Since then, I’ve been listening to my body and I’ve slowly been learning how to fix my problem areas. I’m becoming more aware when lifting is hard and when it’s painful and being able to distinguish the difference between the two has helped me tremendously for the last 2 weeks. I’ve re-vamped my program for 16 weeks and I’ve been focusing a lot on my front squat and bench press for the time being and I’ve made a lot of progress in these two lifts. I used to hate both lifts because I struggled with both of them and now that I’ve been working on those areas I’m starting to see big improvements and I’m focusing on my small successes, something I’ve never done before.

All in all, I ignored pain for over 2 years and I ended up in the position I am in now. It’s okay to push through lifts when their hard and sometimes even painful (to an extent) but when there’s constant pain all the time, you need to put your ego aside and solve the problem before it gets worse, something I’m slowly beginning to learn myself. Not everyone feels good all time and when you get to a high level of performance one way or another shit is going to break, it’s part of the cycle. The question I am constantly asking myself is “Is the agony, frustration, pain and regression worth continuing to lift?”, It wasn’t until recently where I came up with an answer to my own question; my answer was simple, of course it is, I need to stop feeling sorry for myself, stop dwelling on what I can’t do right now and start bettering myself physically and mentally. I made the decision to stop being a pansy and decide take action so I can come back stronger, faster, leaner and healthier than every before.

I made a promise to myself to stay motivated by writing more often, keeping track of my progression, nutrition and workout logs. I’m going to start doing exercises that are a weak area and more importantly to keep pushing forward and constantly making and achieving my goals. For me there’s no limit, it’s pushing through that mental barrier and keeping your eye on the end goal, to be the best you can be everyday, all day.
---*---
*DIRECTIONS*. Could you repeat the part of the lifting-and-pain post starting at "Since then, I’ve" and ending at "never done before.", swapping "front squat" for "back squat"?
---*---
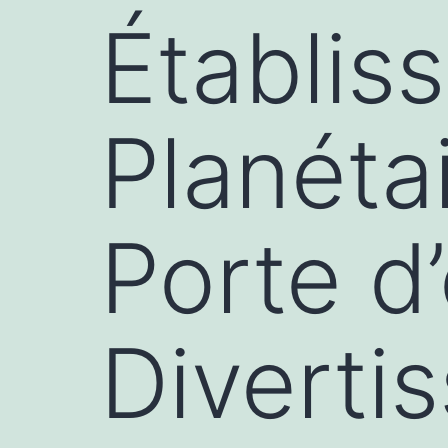
Établis
Planétai
Porte d’
Diverti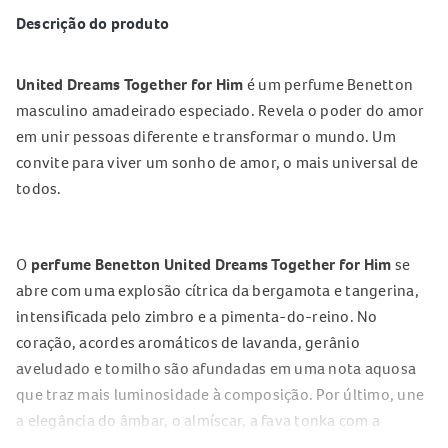
Descrição do produto
United Dreams Together for Him
é um perfume Benetton
masculino amadeirado especiado. Revela o poder do amor
em unir pessoas diferente e transformar o mundo. Um
convite para viver um sonho de amor, o mais universal de
todos.
O
perfume Benetton United Dreams Together for Him
se
abre com uma explosão cítrica da bergamota e tangerina,
intensificada pelo zimbro e a pimenta-do-reino. No
coração, acordes aromáticos de lavanda, gerânio
aveludado e tomilho são afundadas em uma nota aquosa
que traz mais luminosidade à composição. Por último, une
a elegância do âmbar, o almíscar, a fava tonka com a
sensual madeira de cedro.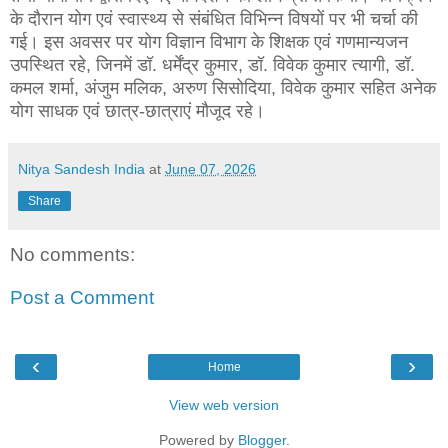
के दौरान योग एवं स्वास्थ्य से संबंधित विभिन्न विषयों पर भी चर्चा की
गई। इस अवसर पर योग विज्ञान विभाग के शिक्षक एवं गणमान्यजन
उपस्थित रहे, जिनमें डॉ. धर्मेंद्र कुमार, डॉ. विवेक कुमार त्यागी, डॉ.
कमल शर्मा, अंजुम मलिक, अरुण सिसोदिया, विवेक कुमार सहित अनेक
योग साधक एवं छात्र-छात्राएं मौजूद रहे।
Nitya Sandesh India
at
June 07, 2026
Share
No comments:
Post a Comment
‹
›
Home
View web version
Powered by
Blogger
.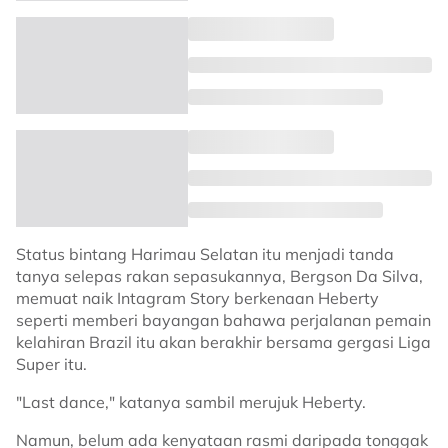
Status bintang Harimau Selatan itu menjadi tanda
tanya selepas rakan sepasukannya, Bergson Da Silva,
memuat naik Intagram Story berkenaan Heberty
seperti memberi bayangan bahawa perjalanan pemain
kelahiran Brazil itu akan berakhir bersama gergasi Liga
Super itu.
"Last dance," katanya sambil merujuk Heberty.
Namun, belum ada kenyataan rasmi daripada tonggak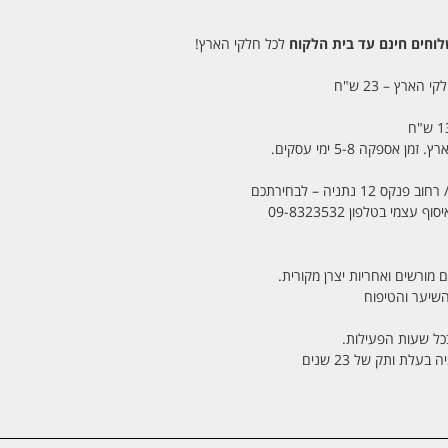
חים חינם עד בית הלקוח
לכל חלקי הארץ!
 הארץ – 23 ש"ח
מי בטלפון 09-8323532
 מורשים ואחריות יצרן מקורית.
בכל שעות הפעילות.
לת ותק של 23 שנים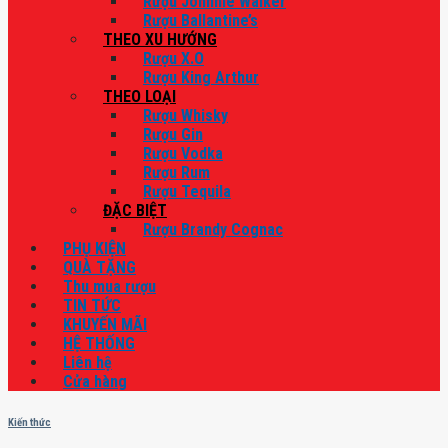
Rượu Johnnie Walker
Rượu Ballantine’s
THEO XU HƯỚNG
Rượu X.O
Rượu King Arthur
THEO LOẠI
Rượu Whisky
Rượu Gin
Rượu Vodka
Rượu Rum
Rượu Tequila
ĐẶC BIỆT
Rượu Brandy Cognac
PHỤ KIỆN
QUÀ TẶNG
Thu mua rượu
TIN TỨC
KHUYẾN MÃI
HỆ THỐNG
Liên hệ
Cửa hàng
Kiến thức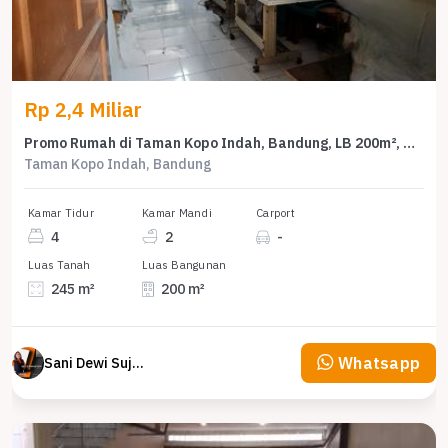
Rp 2,4 Miliar
Promo Rumah di Taman Kopo Indah, Bandung, LB 200m², Harga 2,4 Miliar
Taman Kopo Indah, Bandung
Kamar Tidur
Kamar Mandi
Carport
4
2
-
Luas Tanah
Luas Bangunan
245 m²
200 m²
Whatsapp
Sani Dewi Sujono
---*---
*SOLUTION TO THE PROBLEM*.
Since then, I’ve been listening to my body and I’ve slowly been learning how to fix my problem areas. I’m becoming more aware when lifting is hard and when it’s painful and being able to distinguish the difference between the two has helped me tremendously for the last 2 weeks. I’ve re-vamped my program for 16 weeks and I’ve been focusing a lot on my back squat and bench press for the time being and I’ve made a lot of progress in these two lifts. I used to hate both lifts because I struggled with both of them and now that I’ve been working on those areas I’m starting to see big improvements and I’m focusing on my small successes, something I’ve never done before.